TEXTE EXTRAIT:
+-------+
Lorsque la décision aura été prise, la commission devrait examiner toute proposition à cet effet, afin de veiller à ce que cette élimination se fasse dans des conditions sécuritaires tant pour l'environnement que pour la santé. La commission n'est pas habilitée à prendre une décision d'ordre stratégique - c'est au gouvernement que revient ce rôle - mais je peux vous assurer que chaque pays se demande ce qu'il devrait faire en matière d'élimination à long terme.
Au Canada, vous ne l'ignorez pas, il est question de stocker ces matières sous le bouclier de granite, et dans d'autres pays on envisage d'enterrer profondément ces matières, mais dans l'argile. C'est là une décision qui revient au gouvernement.
Je crois qu'il n'y a pas urgence immédiate à prendre cette décision, mais nous devons tenir compte du fait que si la décision était prise aujourd'hui même, il faudrait au moins 25 ans pour sa mise en oeuvre.
J'insiste sur le fait que ce n'est pas le rôle de la commission de prendre cette décision, mais que notre responsabilité consiste à veiller à une gestion sécuritaire des déchets ou à une élimination sécuritaire à long terme.
M. Reed: Je vous remercie.
Le vice-président (M. Thalheimer): Y a-t-il une autre intervention?
Reg?
M. Bélair (Cochrane - Supérieur): Non. Le ministre nous a fait hier un excellent exposé, de même que notre groupe de ce matin, et je ne vois plus rien à ajouter.
Il s'agit d'une modernisation majeure de la loi, il va sans dire. Je crois que le projet de loi correspond tout à fait à la position du gouvernement en matière de réglementation de l'énergie nucléaire.
Pour conclure, monsieur le président, je dirai qu'il sera très intéressant d'entendre le point de vue d'autres témoins, qui donneront peut-être un autre son de cloche, et qui nous diront en quoi le projet de loi pourrait être amélioré. Nous aviserons en temps et lieu.
+-------+
DONNÉES FOURNIES:

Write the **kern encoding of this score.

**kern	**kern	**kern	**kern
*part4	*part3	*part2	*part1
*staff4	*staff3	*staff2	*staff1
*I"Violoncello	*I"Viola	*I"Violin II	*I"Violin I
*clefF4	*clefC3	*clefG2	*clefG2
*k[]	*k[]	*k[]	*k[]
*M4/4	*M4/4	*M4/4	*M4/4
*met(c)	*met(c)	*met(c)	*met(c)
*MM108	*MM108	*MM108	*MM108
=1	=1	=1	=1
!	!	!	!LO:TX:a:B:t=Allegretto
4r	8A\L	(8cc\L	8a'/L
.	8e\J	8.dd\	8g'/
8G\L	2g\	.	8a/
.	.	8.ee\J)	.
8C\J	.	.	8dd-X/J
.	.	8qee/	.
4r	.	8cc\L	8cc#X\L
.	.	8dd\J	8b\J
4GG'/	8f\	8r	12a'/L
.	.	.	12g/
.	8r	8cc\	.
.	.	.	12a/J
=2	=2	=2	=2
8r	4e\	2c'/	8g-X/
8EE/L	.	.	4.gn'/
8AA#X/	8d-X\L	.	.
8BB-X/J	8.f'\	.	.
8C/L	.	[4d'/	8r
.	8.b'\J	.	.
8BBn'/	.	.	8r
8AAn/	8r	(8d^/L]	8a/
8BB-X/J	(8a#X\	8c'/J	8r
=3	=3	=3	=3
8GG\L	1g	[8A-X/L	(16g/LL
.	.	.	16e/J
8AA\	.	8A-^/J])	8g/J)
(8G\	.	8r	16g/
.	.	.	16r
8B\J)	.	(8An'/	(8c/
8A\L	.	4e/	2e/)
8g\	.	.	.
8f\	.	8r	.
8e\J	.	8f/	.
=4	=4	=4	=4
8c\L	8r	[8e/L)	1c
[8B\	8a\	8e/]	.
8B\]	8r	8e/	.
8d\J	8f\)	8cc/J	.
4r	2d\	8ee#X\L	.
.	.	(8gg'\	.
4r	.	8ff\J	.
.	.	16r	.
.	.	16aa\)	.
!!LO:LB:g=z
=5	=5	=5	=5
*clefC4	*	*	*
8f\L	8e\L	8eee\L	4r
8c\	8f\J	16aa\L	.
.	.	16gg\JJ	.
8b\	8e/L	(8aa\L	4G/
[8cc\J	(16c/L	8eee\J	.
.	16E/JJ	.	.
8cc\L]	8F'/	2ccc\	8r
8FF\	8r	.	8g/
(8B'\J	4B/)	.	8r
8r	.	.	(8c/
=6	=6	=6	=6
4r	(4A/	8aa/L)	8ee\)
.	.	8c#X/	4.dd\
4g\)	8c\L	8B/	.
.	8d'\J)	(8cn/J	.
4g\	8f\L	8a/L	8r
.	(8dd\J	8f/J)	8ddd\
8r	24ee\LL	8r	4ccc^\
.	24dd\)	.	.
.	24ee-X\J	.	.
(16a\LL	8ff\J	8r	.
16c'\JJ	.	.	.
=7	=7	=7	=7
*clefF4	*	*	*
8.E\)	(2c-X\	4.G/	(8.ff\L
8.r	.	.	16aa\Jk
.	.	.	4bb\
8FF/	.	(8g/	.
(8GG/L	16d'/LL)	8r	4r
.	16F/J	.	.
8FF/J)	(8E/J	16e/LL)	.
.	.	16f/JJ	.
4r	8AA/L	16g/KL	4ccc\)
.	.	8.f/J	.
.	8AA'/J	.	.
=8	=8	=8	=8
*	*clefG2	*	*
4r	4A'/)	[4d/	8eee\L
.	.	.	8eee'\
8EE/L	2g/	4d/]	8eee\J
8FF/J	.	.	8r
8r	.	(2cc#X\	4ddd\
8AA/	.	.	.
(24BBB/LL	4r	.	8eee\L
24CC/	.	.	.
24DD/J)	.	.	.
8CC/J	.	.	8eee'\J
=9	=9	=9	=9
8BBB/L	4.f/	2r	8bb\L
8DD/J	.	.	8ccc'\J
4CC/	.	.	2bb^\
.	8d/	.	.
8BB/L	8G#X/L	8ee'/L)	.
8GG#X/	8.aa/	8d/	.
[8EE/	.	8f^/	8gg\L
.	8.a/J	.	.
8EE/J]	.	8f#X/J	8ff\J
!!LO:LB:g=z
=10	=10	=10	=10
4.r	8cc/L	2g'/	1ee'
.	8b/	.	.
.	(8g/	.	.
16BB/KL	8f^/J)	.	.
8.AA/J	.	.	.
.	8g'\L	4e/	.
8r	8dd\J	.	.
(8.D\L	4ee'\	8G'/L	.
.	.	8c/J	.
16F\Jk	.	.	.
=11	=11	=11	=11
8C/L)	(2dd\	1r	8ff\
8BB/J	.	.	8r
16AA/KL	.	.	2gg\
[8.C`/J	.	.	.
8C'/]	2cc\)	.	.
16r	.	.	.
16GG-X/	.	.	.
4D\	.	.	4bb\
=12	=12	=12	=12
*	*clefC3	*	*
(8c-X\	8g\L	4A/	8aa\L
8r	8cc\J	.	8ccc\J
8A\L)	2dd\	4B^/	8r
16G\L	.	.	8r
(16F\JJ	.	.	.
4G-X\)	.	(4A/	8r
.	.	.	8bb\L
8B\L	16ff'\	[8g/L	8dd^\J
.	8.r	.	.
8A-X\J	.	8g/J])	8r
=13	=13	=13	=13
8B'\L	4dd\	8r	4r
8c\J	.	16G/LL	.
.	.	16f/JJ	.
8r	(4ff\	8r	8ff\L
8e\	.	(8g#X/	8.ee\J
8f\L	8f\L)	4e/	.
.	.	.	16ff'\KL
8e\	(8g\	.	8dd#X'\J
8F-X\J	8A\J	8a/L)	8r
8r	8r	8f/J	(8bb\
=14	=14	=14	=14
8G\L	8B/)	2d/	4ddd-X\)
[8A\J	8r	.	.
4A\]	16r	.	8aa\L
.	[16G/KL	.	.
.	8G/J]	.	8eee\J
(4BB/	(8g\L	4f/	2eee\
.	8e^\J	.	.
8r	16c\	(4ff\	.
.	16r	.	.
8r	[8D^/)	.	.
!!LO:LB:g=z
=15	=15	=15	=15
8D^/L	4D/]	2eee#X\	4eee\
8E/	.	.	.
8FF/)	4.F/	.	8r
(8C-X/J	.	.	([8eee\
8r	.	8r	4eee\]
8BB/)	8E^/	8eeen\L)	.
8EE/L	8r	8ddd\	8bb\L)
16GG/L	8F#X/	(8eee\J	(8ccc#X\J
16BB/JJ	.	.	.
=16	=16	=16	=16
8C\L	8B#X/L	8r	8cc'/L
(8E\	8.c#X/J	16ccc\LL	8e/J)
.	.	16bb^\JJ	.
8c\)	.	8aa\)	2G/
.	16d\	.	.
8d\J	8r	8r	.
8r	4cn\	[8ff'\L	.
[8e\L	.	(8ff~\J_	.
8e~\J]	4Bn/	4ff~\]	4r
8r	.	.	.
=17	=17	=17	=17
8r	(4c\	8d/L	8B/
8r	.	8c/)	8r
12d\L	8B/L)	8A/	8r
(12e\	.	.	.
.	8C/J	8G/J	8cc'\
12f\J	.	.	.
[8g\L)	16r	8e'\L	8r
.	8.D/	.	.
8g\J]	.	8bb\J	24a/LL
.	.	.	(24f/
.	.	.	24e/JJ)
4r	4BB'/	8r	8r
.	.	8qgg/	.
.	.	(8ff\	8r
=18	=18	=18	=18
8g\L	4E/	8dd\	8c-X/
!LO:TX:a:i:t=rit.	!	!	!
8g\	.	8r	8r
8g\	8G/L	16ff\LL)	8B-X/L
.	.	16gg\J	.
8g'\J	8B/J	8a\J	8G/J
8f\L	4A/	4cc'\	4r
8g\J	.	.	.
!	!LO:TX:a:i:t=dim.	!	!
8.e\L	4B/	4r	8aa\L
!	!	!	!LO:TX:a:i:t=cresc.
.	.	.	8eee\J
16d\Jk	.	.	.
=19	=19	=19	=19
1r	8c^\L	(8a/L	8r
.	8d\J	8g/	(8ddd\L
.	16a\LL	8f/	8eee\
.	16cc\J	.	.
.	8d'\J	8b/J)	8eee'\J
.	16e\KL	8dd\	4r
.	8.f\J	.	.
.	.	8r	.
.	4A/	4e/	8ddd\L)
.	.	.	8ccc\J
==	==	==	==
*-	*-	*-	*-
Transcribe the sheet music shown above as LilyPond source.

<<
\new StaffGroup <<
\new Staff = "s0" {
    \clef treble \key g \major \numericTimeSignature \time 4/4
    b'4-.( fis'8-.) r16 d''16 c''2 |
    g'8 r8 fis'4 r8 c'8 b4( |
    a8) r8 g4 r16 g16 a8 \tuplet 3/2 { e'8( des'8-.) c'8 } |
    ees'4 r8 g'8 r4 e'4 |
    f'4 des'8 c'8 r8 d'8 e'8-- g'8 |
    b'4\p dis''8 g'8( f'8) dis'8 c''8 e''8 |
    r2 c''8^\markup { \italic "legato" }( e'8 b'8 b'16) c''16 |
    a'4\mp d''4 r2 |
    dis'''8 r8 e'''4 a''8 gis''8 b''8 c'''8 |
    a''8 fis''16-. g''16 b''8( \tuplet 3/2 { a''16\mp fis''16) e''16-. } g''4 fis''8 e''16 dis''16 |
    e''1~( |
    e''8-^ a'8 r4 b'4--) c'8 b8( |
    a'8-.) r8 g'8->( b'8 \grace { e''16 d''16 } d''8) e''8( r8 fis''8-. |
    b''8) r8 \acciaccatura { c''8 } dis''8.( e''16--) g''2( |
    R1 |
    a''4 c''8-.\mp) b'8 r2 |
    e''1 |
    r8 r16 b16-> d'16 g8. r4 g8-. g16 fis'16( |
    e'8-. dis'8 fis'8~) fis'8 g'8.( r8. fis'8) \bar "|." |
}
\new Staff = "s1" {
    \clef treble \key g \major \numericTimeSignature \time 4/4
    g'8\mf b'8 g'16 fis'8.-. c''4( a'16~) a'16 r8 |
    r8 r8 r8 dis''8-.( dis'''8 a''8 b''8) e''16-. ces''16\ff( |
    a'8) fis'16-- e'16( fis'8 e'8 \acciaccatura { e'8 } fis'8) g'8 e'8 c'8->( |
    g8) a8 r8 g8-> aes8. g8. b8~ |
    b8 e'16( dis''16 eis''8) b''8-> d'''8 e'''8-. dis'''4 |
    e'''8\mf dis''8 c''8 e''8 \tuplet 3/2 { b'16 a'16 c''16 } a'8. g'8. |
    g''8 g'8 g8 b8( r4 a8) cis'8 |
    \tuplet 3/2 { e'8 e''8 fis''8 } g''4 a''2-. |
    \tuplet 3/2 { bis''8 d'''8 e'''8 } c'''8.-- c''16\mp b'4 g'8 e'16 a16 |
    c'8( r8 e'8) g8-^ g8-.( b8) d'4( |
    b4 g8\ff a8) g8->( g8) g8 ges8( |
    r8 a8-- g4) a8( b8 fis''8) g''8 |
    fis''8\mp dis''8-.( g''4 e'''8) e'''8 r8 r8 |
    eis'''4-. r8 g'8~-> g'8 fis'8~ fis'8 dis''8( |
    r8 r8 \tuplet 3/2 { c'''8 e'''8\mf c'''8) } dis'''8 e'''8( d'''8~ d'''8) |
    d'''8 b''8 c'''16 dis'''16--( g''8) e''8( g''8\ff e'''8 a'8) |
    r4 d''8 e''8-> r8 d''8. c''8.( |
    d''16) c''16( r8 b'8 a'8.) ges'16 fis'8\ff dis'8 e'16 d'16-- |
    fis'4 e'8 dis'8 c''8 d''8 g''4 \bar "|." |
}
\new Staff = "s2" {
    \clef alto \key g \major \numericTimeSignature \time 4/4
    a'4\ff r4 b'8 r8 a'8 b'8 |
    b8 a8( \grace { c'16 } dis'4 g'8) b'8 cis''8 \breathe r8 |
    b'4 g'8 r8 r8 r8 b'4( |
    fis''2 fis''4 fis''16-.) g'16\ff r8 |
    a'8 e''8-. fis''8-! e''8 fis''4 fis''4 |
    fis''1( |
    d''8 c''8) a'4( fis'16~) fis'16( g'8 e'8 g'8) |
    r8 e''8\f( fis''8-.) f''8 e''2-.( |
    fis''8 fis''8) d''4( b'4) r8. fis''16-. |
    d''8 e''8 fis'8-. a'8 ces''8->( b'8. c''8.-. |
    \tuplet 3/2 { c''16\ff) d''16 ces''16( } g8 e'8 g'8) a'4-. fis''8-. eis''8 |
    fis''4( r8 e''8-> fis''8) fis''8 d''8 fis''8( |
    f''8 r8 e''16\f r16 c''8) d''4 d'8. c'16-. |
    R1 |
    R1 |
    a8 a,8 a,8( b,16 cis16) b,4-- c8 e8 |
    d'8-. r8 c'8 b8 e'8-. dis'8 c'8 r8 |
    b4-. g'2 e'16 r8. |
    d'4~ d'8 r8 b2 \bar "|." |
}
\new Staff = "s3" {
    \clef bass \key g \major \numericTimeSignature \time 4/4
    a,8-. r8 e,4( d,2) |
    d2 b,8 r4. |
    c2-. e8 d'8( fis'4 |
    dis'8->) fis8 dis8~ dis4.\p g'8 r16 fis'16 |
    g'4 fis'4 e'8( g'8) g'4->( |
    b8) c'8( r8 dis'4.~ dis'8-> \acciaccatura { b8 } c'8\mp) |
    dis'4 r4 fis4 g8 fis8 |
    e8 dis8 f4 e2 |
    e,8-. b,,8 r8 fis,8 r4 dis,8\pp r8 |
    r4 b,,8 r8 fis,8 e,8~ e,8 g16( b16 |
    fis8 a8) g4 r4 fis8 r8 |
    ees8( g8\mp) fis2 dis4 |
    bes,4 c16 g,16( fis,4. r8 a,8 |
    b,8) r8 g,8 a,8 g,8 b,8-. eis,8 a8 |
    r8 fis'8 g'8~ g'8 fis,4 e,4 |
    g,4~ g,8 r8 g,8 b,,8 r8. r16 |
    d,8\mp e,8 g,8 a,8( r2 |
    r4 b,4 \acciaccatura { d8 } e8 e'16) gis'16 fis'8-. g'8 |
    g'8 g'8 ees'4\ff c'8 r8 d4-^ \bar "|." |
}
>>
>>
+-------+
TÂCHES ÉCRITES:
a – D'après le texte extrait, combien de temps faudrait-il au minimum pour mettre en œuvre la décision sur l'élimination à long terme si elle était prise aujourd'hui même ?
b – Reproduisez fidèlement le passage du texte extrait qui va de « M. Reed: Je » jusqu'à « rien à ajouter. » inclus.

RÉPONSES ATTENDUES:
a – Il faudrait au moins 25 ans.

b –
M. Reed: Je vous remercie.
Le vice-président (M. Thalheimer): Y a-t-il une autre intervention?
Reg?
M. Bélair (Cochrane - Supérieur): Non. Le ministre nous a fait hier un excellent exposé, de même que notre groupe de ce matin, et je ne vois plus rien à ajouter.